• [Activity]
Copies of all lines containing the string "crontab" are needed from the data below.

── Raw data

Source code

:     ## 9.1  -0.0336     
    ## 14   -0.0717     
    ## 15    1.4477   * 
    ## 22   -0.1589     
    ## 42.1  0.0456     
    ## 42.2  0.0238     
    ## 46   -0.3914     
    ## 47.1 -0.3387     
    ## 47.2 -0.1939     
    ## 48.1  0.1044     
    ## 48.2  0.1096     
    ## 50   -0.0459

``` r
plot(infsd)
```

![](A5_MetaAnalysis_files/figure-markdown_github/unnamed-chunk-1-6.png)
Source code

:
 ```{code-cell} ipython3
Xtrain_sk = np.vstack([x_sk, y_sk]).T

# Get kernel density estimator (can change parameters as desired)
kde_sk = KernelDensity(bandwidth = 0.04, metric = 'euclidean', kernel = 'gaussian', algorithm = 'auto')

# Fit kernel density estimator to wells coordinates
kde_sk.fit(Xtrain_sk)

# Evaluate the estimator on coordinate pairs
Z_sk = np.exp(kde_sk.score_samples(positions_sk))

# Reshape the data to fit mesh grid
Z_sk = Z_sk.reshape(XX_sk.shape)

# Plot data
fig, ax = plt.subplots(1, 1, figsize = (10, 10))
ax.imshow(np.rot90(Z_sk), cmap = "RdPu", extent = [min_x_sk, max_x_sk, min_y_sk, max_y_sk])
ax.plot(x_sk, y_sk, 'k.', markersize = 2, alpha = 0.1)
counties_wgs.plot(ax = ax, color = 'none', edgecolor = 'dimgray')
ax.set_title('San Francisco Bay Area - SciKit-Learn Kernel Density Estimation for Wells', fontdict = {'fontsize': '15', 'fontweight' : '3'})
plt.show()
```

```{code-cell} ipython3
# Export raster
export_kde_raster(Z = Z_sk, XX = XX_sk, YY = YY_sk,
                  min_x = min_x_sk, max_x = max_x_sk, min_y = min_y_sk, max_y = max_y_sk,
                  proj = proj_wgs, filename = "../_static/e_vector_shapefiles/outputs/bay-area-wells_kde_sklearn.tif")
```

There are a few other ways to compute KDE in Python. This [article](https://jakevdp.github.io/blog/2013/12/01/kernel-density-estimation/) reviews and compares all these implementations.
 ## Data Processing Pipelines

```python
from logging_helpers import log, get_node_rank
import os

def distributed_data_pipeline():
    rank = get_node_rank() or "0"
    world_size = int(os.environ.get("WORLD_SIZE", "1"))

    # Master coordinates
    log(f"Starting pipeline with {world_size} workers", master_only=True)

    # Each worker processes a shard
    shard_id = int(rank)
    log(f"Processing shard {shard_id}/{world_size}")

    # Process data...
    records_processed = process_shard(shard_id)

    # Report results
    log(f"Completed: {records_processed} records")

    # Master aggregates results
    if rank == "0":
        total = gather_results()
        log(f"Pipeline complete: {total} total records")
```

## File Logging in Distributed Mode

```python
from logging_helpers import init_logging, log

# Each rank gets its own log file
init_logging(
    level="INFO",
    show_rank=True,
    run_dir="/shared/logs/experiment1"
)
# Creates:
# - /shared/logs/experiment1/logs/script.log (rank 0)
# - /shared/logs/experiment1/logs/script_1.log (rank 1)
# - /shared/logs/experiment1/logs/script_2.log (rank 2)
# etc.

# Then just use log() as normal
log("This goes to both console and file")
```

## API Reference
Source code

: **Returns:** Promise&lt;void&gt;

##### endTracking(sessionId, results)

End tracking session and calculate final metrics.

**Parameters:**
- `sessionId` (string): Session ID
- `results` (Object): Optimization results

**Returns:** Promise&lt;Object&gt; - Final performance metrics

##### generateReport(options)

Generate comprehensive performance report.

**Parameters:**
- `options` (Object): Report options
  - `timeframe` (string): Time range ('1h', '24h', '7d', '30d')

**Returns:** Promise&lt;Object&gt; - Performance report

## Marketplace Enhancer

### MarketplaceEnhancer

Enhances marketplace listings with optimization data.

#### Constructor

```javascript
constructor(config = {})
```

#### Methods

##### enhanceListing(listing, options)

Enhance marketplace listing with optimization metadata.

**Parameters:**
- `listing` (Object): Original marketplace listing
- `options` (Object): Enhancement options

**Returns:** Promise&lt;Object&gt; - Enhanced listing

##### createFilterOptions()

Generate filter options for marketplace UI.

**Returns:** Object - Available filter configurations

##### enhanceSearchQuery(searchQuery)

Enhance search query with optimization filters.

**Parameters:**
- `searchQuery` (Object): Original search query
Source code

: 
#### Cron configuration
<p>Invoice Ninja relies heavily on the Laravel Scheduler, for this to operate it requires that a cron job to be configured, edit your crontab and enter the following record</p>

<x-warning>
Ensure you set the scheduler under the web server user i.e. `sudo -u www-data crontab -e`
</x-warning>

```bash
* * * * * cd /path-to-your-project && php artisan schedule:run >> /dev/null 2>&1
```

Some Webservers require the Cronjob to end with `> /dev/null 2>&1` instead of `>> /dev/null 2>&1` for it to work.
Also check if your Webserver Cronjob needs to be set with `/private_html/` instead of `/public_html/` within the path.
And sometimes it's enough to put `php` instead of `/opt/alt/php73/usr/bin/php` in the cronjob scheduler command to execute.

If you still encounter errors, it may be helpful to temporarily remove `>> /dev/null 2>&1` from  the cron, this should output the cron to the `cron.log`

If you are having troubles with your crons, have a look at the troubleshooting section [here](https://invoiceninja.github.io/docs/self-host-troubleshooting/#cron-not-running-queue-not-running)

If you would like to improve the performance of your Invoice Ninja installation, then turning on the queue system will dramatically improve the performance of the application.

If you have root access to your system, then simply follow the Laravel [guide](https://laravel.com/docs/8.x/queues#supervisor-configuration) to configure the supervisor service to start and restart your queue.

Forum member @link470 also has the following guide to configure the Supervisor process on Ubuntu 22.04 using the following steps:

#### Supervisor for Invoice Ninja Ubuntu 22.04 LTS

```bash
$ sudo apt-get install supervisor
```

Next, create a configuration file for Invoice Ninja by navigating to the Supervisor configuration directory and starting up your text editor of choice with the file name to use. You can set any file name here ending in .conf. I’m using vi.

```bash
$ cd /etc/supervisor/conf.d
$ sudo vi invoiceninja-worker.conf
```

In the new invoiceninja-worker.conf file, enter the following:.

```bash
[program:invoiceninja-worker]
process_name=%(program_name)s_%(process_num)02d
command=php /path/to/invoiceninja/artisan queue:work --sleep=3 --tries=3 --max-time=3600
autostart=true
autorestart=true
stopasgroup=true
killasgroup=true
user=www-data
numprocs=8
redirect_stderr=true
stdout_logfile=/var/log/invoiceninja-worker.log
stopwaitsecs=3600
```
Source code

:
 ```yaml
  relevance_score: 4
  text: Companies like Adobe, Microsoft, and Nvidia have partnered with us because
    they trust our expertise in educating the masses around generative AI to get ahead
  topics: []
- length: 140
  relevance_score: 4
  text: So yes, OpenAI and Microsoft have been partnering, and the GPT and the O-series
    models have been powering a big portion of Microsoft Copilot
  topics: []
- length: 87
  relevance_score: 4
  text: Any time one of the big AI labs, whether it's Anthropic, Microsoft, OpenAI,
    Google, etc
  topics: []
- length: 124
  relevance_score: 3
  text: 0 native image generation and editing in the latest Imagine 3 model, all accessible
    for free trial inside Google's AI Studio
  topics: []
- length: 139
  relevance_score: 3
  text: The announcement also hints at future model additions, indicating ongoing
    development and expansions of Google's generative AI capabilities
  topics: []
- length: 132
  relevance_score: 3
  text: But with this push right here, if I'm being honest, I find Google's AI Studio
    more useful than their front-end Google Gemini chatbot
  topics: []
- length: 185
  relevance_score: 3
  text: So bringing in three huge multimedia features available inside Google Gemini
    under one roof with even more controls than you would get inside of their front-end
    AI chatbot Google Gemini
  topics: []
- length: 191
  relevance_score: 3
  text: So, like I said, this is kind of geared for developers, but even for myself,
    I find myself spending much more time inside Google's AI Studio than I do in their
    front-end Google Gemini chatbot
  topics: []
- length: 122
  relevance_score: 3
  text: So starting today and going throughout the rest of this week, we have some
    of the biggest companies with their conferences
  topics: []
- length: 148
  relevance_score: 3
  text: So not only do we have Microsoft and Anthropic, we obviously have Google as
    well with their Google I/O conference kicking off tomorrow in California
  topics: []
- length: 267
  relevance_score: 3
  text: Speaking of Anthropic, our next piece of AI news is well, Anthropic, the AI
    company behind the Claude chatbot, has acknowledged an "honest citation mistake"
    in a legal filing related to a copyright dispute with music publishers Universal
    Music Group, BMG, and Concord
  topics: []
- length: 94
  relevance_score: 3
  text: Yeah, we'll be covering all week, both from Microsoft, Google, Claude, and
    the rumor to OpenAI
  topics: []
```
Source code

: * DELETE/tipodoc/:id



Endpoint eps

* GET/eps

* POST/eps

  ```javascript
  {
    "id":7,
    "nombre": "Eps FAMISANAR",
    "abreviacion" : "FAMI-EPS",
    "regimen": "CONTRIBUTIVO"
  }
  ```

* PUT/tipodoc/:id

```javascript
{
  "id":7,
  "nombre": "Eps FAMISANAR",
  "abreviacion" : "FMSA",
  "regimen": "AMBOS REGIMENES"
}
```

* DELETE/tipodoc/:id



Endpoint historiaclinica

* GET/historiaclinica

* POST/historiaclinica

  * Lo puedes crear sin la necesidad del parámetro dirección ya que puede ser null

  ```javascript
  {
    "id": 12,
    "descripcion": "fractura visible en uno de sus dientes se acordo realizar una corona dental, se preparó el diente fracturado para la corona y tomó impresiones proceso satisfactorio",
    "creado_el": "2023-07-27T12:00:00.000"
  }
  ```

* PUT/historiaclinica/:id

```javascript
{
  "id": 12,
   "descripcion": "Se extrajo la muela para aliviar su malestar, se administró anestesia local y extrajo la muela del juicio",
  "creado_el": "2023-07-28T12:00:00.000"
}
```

────

• [Task solution]
<p>Invoice Ninja relies heavily on the Laravel Scheduler, for this to operate it requires that a cron job to be configured, edit your crontab and enter the following record</p>
Ensure you set the scheduler under the web server user i.e. `sudo -u www-data crontab -e`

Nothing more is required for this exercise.